WUWT used to put in a blog commenters estimates and they were among the best.
Clearly their agenda isn’t science, though they pretend that it is. Arctic sea ice is the last bastion of Alarmist pseudoscience.
Re alarmist pseudoscience cue the griffster 😉
“It seems that the ice that remains in the late summer is a function of how thick the ice was to begin with,”
Oh sweet frikkin jebus!!
he said this, I cant believe he actually said remaining ice depends on how much you started with.
rant seeking losers.
USGS admit openly they know frikkin next to nothing about arctic tides and currents.
*rent
Your original also works
AND, he didn’t even start with the initial condition!!
He said he started with a bunch of other variables and got an output that was higher than reality. So then, AFTER introducing the initial condition as a part of the model, they gots a gooder answer.
(I need to know how much fuel I need to drive to Vancouver BC (850 miles) this weekend. I am going to base it on the mileage that I got last time I traveled eastery to Great Falls, Montana. My odometer read 153,002 when I got to Great Falls, and I used 52.537 gallons of gas to get there; how do I model & project my Vancouver fuel needs?)
“The hope is that the models can outrun the changes in the Arctic, that we’ll be able to catch up and produce more reliable forecasts.”

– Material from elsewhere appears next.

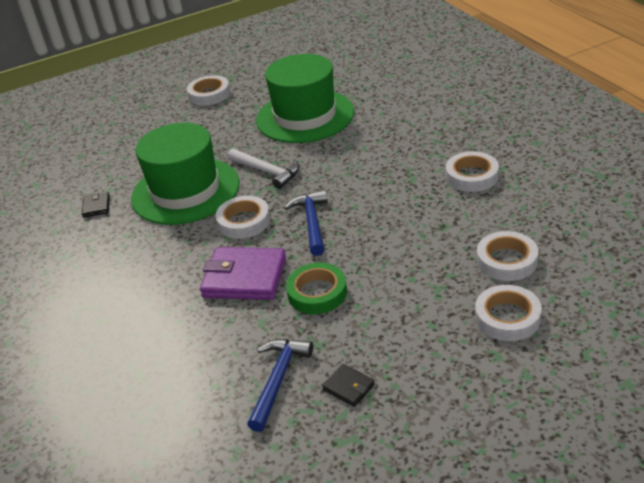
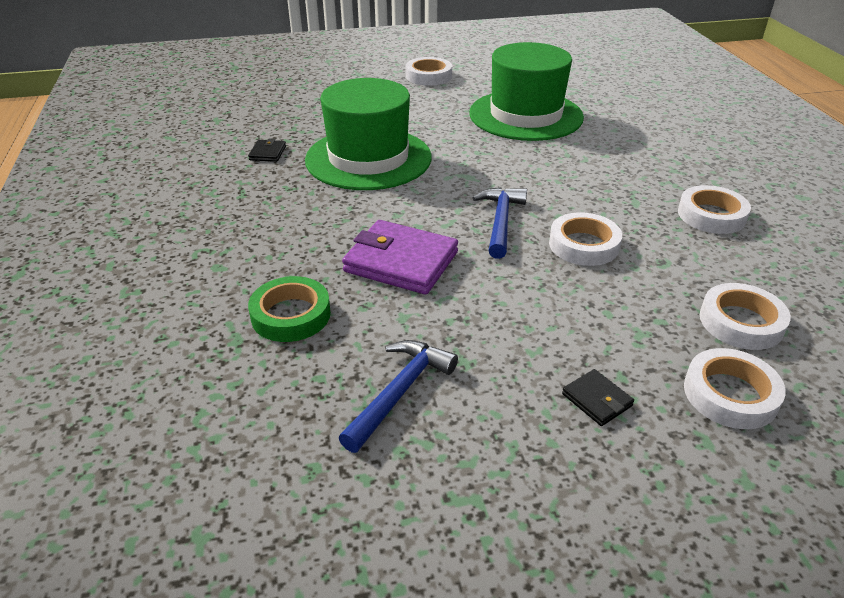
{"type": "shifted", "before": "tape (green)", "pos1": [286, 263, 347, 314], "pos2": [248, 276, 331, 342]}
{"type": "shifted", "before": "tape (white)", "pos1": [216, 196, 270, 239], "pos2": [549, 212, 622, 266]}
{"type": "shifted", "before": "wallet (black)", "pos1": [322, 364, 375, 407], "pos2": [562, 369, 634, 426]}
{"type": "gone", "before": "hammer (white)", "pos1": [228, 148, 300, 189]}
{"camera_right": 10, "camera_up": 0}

What the heck does that gobble-de-goop mean? Buehler? Anyone?
they have no idea what they are doing, the fact they cant agree on methods or predictions makes that clear
Good observation. They are being paid to play.
NASA-Goddard Space Flight Center should focus on ‘Space Flight’ and leave earthly sea ice measuring and modeling to NOAA-NSIDC. This is yet another example of Waste, Fraud, and Abuse within the the US government agencies. The funding for this activity at NASA-Goddard should be stripped and the associated employees reassigned or laid off. The manager(s) responsible should be fired.